The index of gene-support is the number of genes that support a certain topology. The resulting numbers of genes were calculated for all unique trees from the results of each method. A maximum gene-support tree was defined as a unique tree that was recovered by the highest number of genes among all the trees generated. The statistics analyses were performed using the SAS system for Windows V8.

Re-sampling for subsets of genes

Subsets of genes were randomly re-sampled using a random number generator. Ten replicates were used for each initial number of re-sampled genes. Precision was defined as the percentage of the number of congruent trees divided by the total number of trees. 100% precision was used as a criterion to determine the minimum number of genes required to overcome incongruence.

An executable program in C language for calculating frequencies of unique trees from tree distance data is available from the authors upon request (shan@cs.dal.ca; lixq@agr.gc.ca).

Results

Incongruence among different individual-gene phylogenies

Wide incongruence was observed among individual gene trees. The 106 individual genes inferred 20 to 51 unique trees for the 7 yeast species using 7 combinations of 4 phylogenetic methods with nucleotides or 3 methods with deduced amino acids (Table 1). Nucleotides inferred fewer unique trees (20–38) than amino acids (40–51) (Table 1). For example, the occurrence of the maximum gene-support tree for MP based on nucleotides was 37, while that based on amino acids was only 14 of 106 genes. Trees recovered from amino acids had more incongruence and less gene-support than those from nucleotides.

Table 1.

Maximum gene-support (MGS), weighted maximum gene-support (WMGS), the second highest gene-support (2nd HGS), weighted second highest gene-support (2nd WHGS), number of unique trees (NUT), and threshold gene number (TGN) required to overcome incongruence based on a data set of 106 genes from seven yeast species*.

	MGS	WMGS	2nd HGS	2nd WHGS	NUT	TGN
Nucleotides
MP	37(35%)	42(40%)	10(9%)	13(12%)	31	15
ME	33(31%)	32(30%)	16(15%)	17(16%)	23	26
NJ	25(24%)	25(23%)	23(22%)	23(22%)	20	106
ML	28(26%)	34(32%)	9(9%)	12(11%)	38	25
Amino acids
MP	14(13%)	18(17%)	11(10%)	9(9%)	51	55
ME	14(14%)	14(14%)	10(9%)	10(9%)	40	50
NJ	17(16%)	17(16%)	8(8%)	10(9%)	40	50

Gene-support: number of genes that infer a unique tree; Gene-support percentage in parenthesis: the percentage of a gene-support divided by total genes; Number of unique trees: number of unique trees inferred from 106 genes; Threshold gene number: the minimum number of genes required for overcoming incongruence.
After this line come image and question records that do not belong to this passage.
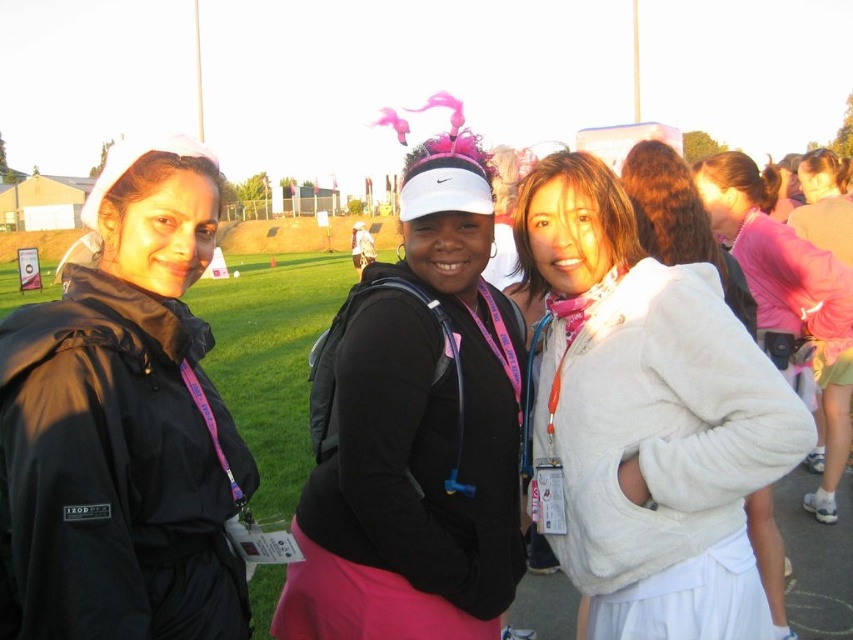
Question: Estimate the real-world distances between objects in this image. Which object is closer to the pink matte visor at center?

Choices:
 (A) black matte jacket at left
 (B) white fuzzy jacket at center

Answer: (B)

Question: Is black matte jacket at left thinner than white fuzzy jacket at center?

Choices:
 (A) no
 (B) yes

Answer: (B)

Question: Which point appears farthest from the camera in this image?

Choices:
 (A) (579, 536)
 (B) (84, 611)
 (C) (495, 378)

Answer: (C)

Question: Can you confirm if black matte jacket at left is smaller than pink matte visor at center?

Choices:
 (A) yes
 (B) no

Answer: (A)

Question: Which point is farther to the camera?

Choices:
 (A) (576, 406)
 (B) (114, 262)

Answer: (A)

Question: Is pink matte visor at center to the left of white fuzzy jacket at center from the viewer's perspective?

Choices:
 (A) no
 (B) yes

Answer: (B)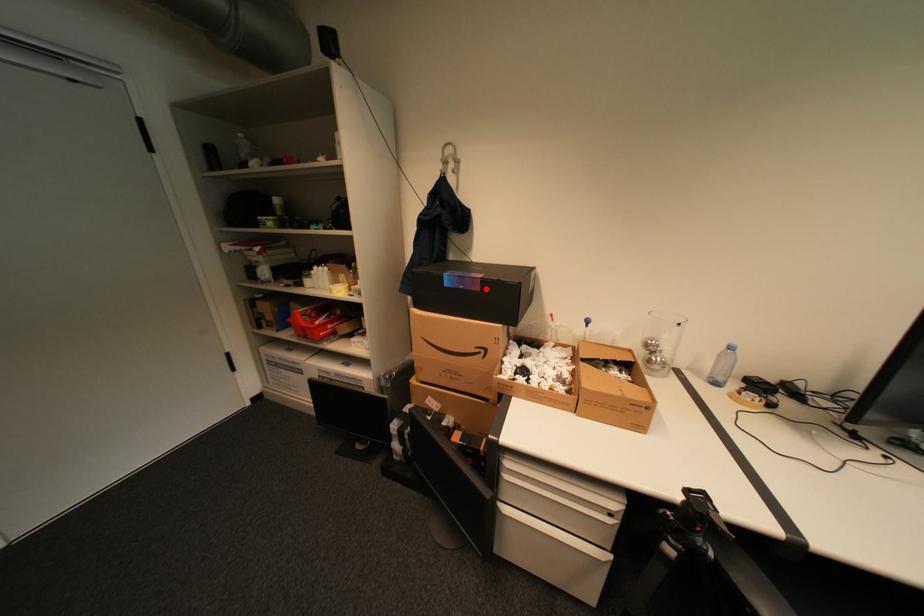
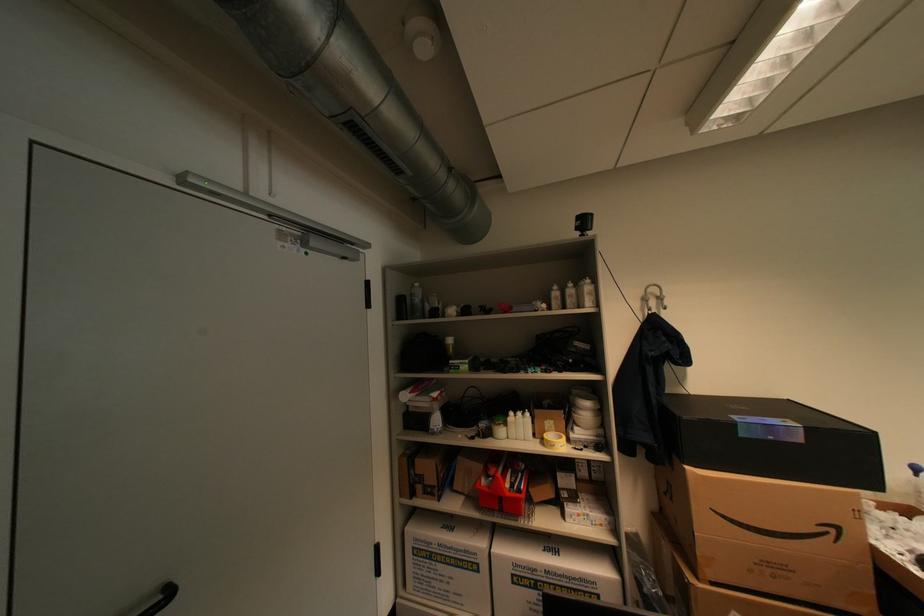
Find the pixel in the second image that matches the highlighted location in the first image.

(808, 440)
The maximum gene-support tree

The maximum gene-support trees for the seven yeast species from different methods (MP, ME, ML, NJ) based on both nucleotide sequences and amino acid sequences were all identical (Fig. 1). The maximum gene-supports of the unique trees recovered by 106 genes were 37, 33, 25, 28 for MP, ME, NJ, and ML on nucleotides, respectively, and 14, 14, and 17 for MP, ME, and NJ on amino acids, respectively (Table 1). The maximum gene-support percentages were 35%, 31%, 24%, 26% for MP, ME, NJ, ML on nucleotides, respectively, and 13%, 14%, and 16% for MP, ME, and NJ on amino acids, respectively. The second most gene-support percentages were considerably smaller, 9%, 15%, 22%, 9% for MP, ME, NJ, ML on nucleotides, respectively, and 10%, 9%, and 8% for MP, ME, and NJ on amino acids, respectively (Table 1). Genesupport is defined as the number of genes that infer the same unique tree. The occurrence of maximum gene-support trees for nucleotides consistently had greater gene-support values than those for amino acids.

Figure 1.

The rooted tree with the maximum gene-support inferred from 106 genes of seven yeast species. The outgroup in the analysis was C. albicans. The single gene trees were recovered using bootstrap consensus with a 50% majority rule.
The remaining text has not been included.